● **INSTRUCTIONS FOR THE TASK**
Write the next part of the consolidation exercise below, picking up after its last line.

● **EXERCISE PASSAGE**
* * * * *

Assume that Company A acquires 70 per cent of Company B for a cash price of $14 million when the share capital and reserves of Company B are:

Share capital

$8 million

Retained earnings

$2 million

$10 million

  1. What amount of goodwill will be shown in the consolidated statement of financial position pursuant to AASB 3 assuming that any non-controlling interest in the acquirer is measured at fair value? (1 marks)

  1. What amount of goodwill will be shown in the consolidated statement of financial position pursuant to AASB 3 assuming that any non-controlling interest in the acquirer is measured at the non-controlling interests proportionate share of the acquirees identifiable net assets? (1 marks)

  1. Pass the necessary consolidation journal entries and the journal entries to record the non-controlling interest if the non-controlling interest in the acquirer is measured at the non-controlling interests proportionate share of the acquirees identifiable net assets. (4 marks)

* * * * *

● **ENTRIES SUPPLIED**
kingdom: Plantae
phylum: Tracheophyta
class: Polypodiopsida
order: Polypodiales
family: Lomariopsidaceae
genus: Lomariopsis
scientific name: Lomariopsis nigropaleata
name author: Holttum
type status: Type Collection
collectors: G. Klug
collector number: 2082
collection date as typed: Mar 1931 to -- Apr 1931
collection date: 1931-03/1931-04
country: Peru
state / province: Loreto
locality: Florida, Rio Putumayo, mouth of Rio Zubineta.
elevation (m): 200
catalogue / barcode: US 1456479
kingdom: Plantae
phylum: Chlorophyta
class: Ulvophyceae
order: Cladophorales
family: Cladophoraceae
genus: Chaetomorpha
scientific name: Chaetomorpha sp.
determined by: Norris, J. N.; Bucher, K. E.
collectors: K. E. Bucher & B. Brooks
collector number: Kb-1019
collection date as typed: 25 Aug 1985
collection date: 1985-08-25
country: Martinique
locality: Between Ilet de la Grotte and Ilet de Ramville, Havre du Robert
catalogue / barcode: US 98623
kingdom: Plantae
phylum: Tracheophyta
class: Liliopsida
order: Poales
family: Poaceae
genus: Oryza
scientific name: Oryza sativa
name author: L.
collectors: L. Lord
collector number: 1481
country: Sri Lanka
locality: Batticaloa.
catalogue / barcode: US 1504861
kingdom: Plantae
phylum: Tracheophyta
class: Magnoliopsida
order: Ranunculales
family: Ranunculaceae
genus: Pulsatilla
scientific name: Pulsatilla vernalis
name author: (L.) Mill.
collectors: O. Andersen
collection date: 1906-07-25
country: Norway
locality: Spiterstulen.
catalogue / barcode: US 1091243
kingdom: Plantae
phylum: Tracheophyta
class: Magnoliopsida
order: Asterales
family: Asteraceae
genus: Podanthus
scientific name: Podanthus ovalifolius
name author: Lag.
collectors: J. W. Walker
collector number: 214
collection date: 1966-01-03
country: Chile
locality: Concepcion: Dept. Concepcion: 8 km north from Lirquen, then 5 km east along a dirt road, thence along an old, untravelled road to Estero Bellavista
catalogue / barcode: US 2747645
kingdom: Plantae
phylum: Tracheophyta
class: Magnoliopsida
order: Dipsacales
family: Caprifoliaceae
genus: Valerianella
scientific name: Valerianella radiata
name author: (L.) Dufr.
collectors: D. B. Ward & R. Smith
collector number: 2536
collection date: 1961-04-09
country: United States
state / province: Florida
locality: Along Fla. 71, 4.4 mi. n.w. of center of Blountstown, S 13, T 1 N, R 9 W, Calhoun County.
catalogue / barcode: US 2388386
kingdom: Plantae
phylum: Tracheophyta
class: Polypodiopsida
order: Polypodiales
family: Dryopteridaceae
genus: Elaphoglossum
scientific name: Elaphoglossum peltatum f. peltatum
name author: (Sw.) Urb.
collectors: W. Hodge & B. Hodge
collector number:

* * * * *

● **REPLY TO THE TASK**
  1. What are some of the implications of allowing the group to have two options in accounting for goodwill on consolidation? (1 marks)
  2. Solution for 1 and 2
  3. A)
  4. Share capital and retained earns (total purchase consideration is transferred to both companies A and B only

    Goodwill = (non-controlling interest) /(interest of the parent) x purchase consideration

    = 30/70 x 14,000,000 = 6,000,000

    For share capital:

    8,000,000 in full goes to company B while.

    Company A

    8,000,000 x 70% = 5,600,000

    Non-controlling interest

    8,000,000 x 30% = 2,400,000

    For retained earnings:

    Company B gets $2,000,000 in full

    Company A get 2,000,000 x 70% = 1,400,000

    The non-controlling interest: 2,000,000 x 30% = 600,000

    Goodwill:

    Company B gets 6,000,000

    Company A get 6,000,000 x 70% =4,200,000 (rounded up)

    While the non-controlling interest 30%, which is 6,000,000 x 30% = 1,800,000

  5. B)

  6. Share capital:

    Company A

    8,000,000 x 100% = 8,000,000

    Company B

    8,000,000 x70% = 5,600,000

    Non-controlling interest:

    8,000,000 x 30% = $2,400,000

    Retained earnings:

    Company A

    2,000,000 x 100% = 2,000,000

    Company B:

    2,000,000 70% = 1,400,000

    Non-controlling interest:

    2,000,000 30% = 600,000

    Goodwill goes to Company A, the buyer of B

    Goodwill is now measured by (14,000,000 -5,600,000 1,400,000 = 7,000,000)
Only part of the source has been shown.